What they are: Third-party storage drivers that extend Docker's storage capabilities.

Popular plugins:
- NFS - Network File System storage
- GlusterFS - Distributed file system
- Ceph - Distributed storage system
- AWS EBS - Amazon Elastic Block Store
- Azure File - Azure cloud storage

Example NFS volume:

# Install NFS plugin
docker plugin install store/sumologic/docker-volume-driver:1.0.0

# Create NFS volume
docker volume create \
  --driver sumologic/docker-volume-driver:1.0.0 \
  --opt server=nfs.example.com \
  --opt share=/exports/data \
  nfs-data

Bind Mounts

What they are: Method of mounting files or directories from the host machine into containers, creating a direct link between host and container filesystems.

Why use them: Bind mounts provide direct access to host files, enable real-time development workflows, and allow containers to interact with existing host data without copying.

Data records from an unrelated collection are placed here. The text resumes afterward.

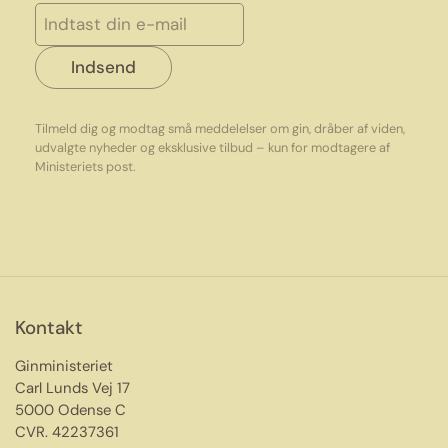
Indsend
Tilmeld dig og modtag små meddelelser om gin, dråber af viden,
udvalgte nyheder og eksklusive tilbud – kun for modtagere af
Ministeriets post.
Kontakt
Ginministeriet
Carl Lunds Vej 17
5000 Odense C
CVR. 42237361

Bind mount characteristics:
- Direct host access - Container sees live host filesystem
- Bidirectional - Changes in container affect host and vice versa
- Performance - Direct filesystem access, no copy overhead
- Host dependent - Relies on specific host paths existing

Bind mount syntax:

# Basic bind mount
docker run -v /host/path:/container/path image

# Using --mount (preferred, more explicit)
docker run --mount type=bind,source=/host/path,target=/container/path image

# Read-only bind mount
docker run -v /host/path:/container/path:ro image
docker run --mount type=bind,source=/host/path,target=/container/path,readonly image

Development workflow example:

# Mount source code for live development
docker run -d \
  --name dev-container \
  -v $(pwd):/app \
  -w /app \
  -p 3000:3000 \
  node:16 \
  npm run dev

# Changes to host files immediately reflected in container

Configuration management:

# Mount configuration files
docker run -d \
  --name web-server \
  -v /host/nginx.conf:/etc/nginx/nginx.conf:ro \
  -v /host/ssl-certs:/etc/ssl/certs:ro \
  -p 80:80 -p 443:443 \
  nginx

# Mount environment-specific configs
docker run -d \
  -v /etc/myapp/prod.conf:/app/config.conf:ro \
  my-application

Log file access:

# Mount log directory for direct access
docker run -d \
  --name app-server \
  -v /var/log/myapp:/app/logs \
  my-application

# Host can directly access logs at /var/log/myapp
tail -f /var/log/myapp/application.log

Bind mount best practices:
- Use absolute paths - Avoid relative paths for consistency
- Consider permissions - Match user IDs between host and container
- Use read-only - Mount configs and static files as read-only
- Security awareness - Containers can modify host files
- Documentation - Document host path requirements clearly

Permission handling:

# Run container with specific user ID
docker run -u $(id -u):$(id -g) -v $(pwd):/app my-app

# Fix ownership issues
docker run -v /host/data:/data alpine chown -R 1000:1000 /data

Troubleshooting bind mounts:

# Check if path exists on host
ls -la /host/path

# Inspect container mounts
docker inspect <container> | grep -A 10 "Mounts"

# Test file permissions
docker exec <container> ls -la /mounted/path
docker exec <container> touch /mounted/path/test-file

When you'll use them: Development environments, configuration management, log file access, sharing data between host and containers, and any scenario requiring direct host filesystem access.